Her father was a Disciples of Christ preacher. Which may partly explain the flair for sermonizing that Frances McDormand shows off in Almost Famous as Elaine Miller, an outraged early-’70s single mom determined to keep her 15-year-old aspiring-music-journalist son off drugs and on track to be a lawyer.
”Honey, they’re on pot,” declares McDormand’s Elaine with hilarious conviction, pointing frantically at Simon & Garfunkel’s seemingly innocuous album-cover photo. And in one of the strongest audience-pleasing scenes in the film, McDormand’s hard-charging mom brings one of her son’s interview subjects, a freewheeling rock star (Billy Crudup), quickly to heel — over the phone, no less. ”Billy was actually on the line when Frances did the scene,” recalls director Cameron Crowe. ”They have a really electric kind of collaborative-friendship thing between them, because they did the play Oedipus together. It was late at night, the last shot of the day. There was a lot of pressure for Frances to get it. And she just swished it from mid-court.”
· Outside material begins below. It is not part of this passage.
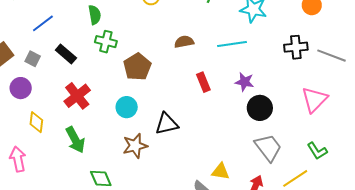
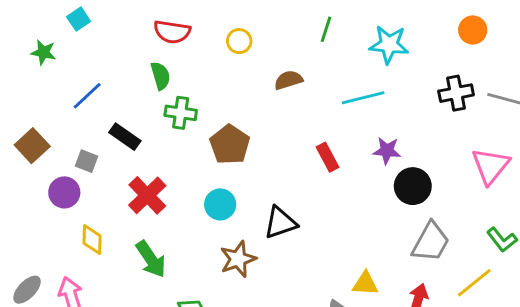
brown semicircle: (184, 42) -> (288, 80), moved
gray square: (33, 59) -> (86, 161), moved
gray trapezoid: (268, 148) -> (431, 242), turned 72

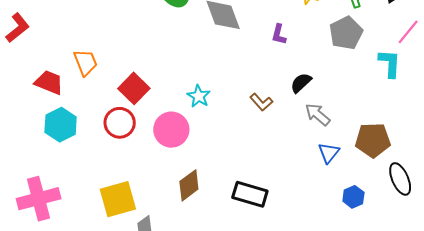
Crowe was equally impressed when, against his wishes, his own mom, Alice — the inspiration for McDormand’s character — barged up to the actress on her first day of shooting. ”I’d told my mom, ‘Don’t talk to Frances,”’ Crowe remembers. ”’Frances McDormand has won an Oscar [for Fargo]. Don’t give her tips on how to play you.”’ But the director’s mother blurted out to McDormand, ”Don’t play me shrill!” To which McDormand replied, ”Alice, it won’t be me. And it won’t be you. It will be someone else.”
That response, says Crowe, ”chilled my mom out in a way that I had been just a total failure at doing.” But that’s McDormand for you. When it comes to playing straight shooters with a fierce conviction that stops folks in their tracks, she rocks.